他打开病房门的时候,正遇上从军医办公室跑出来的冷茗。对方的表情又惊又喜:
“是2号房!”
虞知乐的隔壁。
“严博士醒了!!”
所有人再次集中到了军医处,只不过这一次换了一间病房。
严博刚醒,整个人还十分虚弱,被冷茗扶着喂了点儿水,一时半会儿说不出话,而且刚醒过来,人的记忆也是错乱的,因此病房里没有人出声,大家都等在一旁,连呼吸都不敢大声,生怕惊扰了这位老研究员。
严博的头还晕着,也不知道是受伤的后遗症,还是纯粹是因为脑子里有太多的信息量。
他隐约记得自己是作为大使去联盟星舰上谈判的,并且两方算是达成了共识。在回程的路上他们受到了攻击,小飞船的警报声似乎还萦绕在耳边,转眼间就有雇佣兵强行登上了飞船,船上那几个哨兵完全不是对方的对手。
整个过程中严博还算镇定,他知道雇佣兵必然有所图,但他低估了那群疯子的粗鲁程度。连开口的机会都没给,严博记忆中的最后一个画面,就是他们朝自己砸来的拳头。

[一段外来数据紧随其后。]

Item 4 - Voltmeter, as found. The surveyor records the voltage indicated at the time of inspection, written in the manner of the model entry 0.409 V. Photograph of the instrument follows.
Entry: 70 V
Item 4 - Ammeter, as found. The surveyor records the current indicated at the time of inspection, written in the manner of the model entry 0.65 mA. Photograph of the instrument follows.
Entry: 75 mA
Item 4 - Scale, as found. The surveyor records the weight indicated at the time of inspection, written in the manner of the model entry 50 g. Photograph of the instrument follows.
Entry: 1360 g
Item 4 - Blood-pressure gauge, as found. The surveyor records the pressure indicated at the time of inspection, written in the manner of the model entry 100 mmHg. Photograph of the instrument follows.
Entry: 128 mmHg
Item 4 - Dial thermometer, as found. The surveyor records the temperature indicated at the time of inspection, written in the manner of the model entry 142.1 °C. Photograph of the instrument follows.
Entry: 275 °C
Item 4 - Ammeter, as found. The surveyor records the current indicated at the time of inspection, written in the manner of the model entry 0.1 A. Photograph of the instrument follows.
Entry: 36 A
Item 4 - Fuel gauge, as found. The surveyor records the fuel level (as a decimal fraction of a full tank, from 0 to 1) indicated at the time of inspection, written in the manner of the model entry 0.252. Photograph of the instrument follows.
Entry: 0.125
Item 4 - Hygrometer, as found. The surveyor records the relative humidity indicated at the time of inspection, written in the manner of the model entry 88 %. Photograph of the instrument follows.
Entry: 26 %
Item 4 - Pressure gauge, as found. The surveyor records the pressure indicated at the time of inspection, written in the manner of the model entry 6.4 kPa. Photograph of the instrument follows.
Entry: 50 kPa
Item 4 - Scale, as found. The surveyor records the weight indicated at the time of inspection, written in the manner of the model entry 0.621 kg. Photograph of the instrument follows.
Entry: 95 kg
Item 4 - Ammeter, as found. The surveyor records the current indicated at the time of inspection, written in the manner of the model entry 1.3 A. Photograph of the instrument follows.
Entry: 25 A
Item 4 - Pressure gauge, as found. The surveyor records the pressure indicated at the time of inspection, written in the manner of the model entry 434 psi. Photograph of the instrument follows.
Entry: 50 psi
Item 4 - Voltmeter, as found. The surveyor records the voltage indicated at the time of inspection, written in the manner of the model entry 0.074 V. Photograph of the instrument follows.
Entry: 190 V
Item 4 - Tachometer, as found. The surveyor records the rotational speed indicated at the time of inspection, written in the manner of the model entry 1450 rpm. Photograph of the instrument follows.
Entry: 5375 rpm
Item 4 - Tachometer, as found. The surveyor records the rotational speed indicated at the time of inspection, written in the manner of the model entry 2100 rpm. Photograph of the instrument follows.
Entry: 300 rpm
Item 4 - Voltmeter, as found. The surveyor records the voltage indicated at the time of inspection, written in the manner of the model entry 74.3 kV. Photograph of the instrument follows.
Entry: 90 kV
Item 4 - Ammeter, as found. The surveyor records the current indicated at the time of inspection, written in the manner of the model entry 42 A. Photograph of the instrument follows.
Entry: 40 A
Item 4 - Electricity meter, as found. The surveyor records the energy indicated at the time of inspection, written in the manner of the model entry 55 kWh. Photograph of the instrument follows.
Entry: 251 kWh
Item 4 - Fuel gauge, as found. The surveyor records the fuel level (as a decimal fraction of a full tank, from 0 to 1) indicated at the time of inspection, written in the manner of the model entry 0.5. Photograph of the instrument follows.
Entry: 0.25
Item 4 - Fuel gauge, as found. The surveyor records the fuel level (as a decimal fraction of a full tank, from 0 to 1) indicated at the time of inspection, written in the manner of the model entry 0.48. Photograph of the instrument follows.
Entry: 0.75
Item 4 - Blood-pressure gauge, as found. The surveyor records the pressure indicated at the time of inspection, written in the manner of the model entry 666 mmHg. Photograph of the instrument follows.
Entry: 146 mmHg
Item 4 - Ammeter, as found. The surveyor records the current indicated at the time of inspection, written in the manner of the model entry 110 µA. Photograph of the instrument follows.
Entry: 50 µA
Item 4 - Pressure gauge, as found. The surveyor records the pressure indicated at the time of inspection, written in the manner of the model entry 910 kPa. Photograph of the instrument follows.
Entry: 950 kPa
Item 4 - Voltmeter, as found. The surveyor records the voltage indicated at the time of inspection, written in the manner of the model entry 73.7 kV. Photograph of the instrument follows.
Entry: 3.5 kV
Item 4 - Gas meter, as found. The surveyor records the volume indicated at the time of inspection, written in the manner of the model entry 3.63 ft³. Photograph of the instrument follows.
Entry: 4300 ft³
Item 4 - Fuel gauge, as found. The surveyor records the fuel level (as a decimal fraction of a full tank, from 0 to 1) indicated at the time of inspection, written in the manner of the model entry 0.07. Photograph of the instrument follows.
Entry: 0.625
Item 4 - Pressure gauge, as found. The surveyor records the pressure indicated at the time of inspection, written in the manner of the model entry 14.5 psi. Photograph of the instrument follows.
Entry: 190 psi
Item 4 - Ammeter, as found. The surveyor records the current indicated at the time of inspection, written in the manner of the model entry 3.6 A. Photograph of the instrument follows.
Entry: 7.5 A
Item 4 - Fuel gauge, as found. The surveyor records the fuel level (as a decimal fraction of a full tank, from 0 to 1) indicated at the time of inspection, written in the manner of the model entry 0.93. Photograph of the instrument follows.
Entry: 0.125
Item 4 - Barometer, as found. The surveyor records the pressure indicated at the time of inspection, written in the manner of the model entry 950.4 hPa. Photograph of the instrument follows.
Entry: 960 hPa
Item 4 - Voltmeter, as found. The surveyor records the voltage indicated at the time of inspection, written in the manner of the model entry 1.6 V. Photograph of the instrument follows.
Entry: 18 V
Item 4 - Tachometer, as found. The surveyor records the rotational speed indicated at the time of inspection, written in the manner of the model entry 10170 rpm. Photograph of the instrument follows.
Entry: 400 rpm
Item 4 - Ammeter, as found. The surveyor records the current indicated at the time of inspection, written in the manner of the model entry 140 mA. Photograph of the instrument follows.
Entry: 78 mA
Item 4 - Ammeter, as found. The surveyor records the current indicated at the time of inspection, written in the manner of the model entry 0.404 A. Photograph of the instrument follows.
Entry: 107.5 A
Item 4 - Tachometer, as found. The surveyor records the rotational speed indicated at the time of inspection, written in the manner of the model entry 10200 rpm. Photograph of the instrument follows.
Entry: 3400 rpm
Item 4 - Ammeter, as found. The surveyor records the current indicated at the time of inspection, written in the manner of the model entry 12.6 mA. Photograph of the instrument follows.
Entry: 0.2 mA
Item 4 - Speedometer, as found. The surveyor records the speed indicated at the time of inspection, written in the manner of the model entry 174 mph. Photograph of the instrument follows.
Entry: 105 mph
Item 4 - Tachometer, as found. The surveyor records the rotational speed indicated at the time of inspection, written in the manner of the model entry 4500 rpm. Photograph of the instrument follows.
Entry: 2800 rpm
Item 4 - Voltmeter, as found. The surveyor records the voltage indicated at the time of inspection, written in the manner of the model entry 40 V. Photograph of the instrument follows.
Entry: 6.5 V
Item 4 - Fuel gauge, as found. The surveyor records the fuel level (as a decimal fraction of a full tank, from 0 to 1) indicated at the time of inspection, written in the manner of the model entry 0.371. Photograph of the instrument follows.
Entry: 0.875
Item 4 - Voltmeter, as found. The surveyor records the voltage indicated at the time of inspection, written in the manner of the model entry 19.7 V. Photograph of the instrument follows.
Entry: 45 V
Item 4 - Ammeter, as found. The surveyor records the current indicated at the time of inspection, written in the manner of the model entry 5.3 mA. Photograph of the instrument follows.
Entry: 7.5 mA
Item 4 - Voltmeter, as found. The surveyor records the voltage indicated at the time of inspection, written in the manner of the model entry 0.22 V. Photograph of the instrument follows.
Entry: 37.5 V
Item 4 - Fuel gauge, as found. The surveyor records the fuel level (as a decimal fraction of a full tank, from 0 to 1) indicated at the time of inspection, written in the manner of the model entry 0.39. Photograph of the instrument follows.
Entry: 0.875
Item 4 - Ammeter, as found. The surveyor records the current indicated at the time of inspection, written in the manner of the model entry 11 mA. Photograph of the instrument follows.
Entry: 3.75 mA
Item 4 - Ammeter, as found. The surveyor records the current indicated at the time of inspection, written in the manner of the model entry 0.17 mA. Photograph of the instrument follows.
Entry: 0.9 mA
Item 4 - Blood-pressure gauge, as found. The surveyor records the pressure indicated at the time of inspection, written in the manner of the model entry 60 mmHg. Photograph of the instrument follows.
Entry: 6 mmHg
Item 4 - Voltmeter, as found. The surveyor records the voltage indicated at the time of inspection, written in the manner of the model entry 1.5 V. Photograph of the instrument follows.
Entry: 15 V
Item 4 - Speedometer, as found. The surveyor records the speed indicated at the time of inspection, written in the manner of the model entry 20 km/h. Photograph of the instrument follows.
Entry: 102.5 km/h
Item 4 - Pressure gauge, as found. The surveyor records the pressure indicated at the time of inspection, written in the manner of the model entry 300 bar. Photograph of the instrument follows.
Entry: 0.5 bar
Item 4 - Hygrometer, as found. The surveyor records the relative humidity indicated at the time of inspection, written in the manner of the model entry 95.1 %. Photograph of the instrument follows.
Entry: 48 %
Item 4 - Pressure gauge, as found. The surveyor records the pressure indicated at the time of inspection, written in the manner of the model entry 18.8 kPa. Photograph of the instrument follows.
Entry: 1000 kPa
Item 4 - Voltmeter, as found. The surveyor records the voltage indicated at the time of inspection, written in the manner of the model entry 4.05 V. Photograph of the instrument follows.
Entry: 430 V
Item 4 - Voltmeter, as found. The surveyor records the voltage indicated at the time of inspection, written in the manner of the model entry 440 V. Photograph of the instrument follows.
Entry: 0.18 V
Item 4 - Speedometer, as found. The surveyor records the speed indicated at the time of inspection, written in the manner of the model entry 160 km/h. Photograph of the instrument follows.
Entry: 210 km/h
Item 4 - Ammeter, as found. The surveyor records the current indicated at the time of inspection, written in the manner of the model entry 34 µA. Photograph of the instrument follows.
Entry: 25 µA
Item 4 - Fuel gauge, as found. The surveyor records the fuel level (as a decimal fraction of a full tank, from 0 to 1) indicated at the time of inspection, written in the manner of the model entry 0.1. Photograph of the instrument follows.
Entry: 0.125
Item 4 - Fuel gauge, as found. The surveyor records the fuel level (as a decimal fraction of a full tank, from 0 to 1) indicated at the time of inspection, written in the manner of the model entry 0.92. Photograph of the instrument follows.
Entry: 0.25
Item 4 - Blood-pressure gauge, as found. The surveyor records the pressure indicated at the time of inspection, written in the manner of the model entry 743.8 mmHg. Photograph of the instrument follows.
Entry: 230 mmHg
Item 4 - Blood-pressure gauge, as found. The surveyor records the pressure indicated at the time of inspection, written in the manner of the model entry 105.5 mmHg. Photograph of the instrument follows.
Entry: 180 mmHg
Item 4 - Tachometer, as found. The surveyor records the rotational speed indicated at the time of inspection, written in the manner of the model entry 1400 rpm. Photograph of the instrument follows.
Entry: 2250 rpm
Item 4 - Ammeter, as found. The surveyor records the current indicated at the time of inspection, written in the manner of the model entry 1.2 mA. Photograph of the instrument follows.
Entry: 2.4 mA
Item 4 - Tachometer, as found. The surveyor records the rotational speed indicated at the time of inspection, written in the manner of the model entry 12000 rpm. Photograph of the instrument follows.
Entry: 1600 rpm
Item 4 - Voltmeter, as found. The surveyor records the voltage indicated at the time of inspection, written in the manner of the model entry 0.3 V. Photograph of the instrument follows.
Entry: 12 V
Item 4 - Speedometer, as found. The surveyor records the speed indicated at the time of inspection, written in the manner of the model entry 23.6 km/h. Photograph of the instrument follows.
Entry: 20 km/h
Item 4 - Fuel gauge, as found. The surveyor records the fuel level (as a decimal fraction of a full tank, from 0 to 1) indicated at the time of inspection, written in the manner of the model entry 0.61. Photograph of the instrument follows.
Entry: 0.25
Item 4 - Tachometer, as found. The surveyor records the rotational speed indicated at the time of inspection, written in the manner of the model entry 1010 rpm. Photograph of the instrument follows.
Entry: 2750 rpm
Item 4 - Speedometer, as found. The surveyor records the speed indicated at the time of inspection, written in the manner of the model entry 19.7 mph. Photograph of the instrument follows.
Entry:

……挺疼的。他一个一生献给科研的、从没上过战场的普通人,还是第一次被人直接打晕过去。
说起来,他是为什么非要揽下使者这个活儿来着?
装着热水的水杯温暖着双手,这样的场景好像以前也发生过,当时他忙于项目,连续好几天睡眠不到4小时,最后倒在了实验室里。醒来的时候,有个半大的小孩儿紧张地看着他,为他递来一杯热水。
严博抬起头,目光扫过众人,在柯羽梦和秦洋身上停顿了一下,大概是没想到会在这里见到他们。不过他没有问,因为他终于发现,他最关心的那个小孩儿不在这里。
他也想起了自己出使联盟的目的。
“小鱼呢?”
沙哑的声音响起,严博突然发现,自己的声音居然已经苍老得如此明显了。
一群人你看看我,我看看你,在沉默中严博的脸色越发严肃,直直地看向宴戈,又问了一遍:“我家小鱼呢?”
一着急,他还呛到了,咳了半天,吓得冷茗赶紧过去给他顺气。
“他回来了,”宴戈斟酌了一下措辞,但还是决定如实相告,毕竟瞒也瞒不了多久,“……在您隔壁,受了点伤,还没醒。”
严博瞪大了眼睛:“到底发生了什么?”
虞知乐,他家小鱼,一个高等级治愈系向导,任何伤口都无法出现在他的身上。这样一个人怎么会受伤呢?
他非要去隔壁看看,一病房的人都拗不过他。但是这几天只靠营养液维持生命的老人此时连站起来的力气都没有,冷茗好说歹说,哄着他吃了几口营养餐,看得出来严博真是急了,最后没办法,从军医处扒拉出来一把轮椅,宴戈把他抱了上去,推到了隔壁。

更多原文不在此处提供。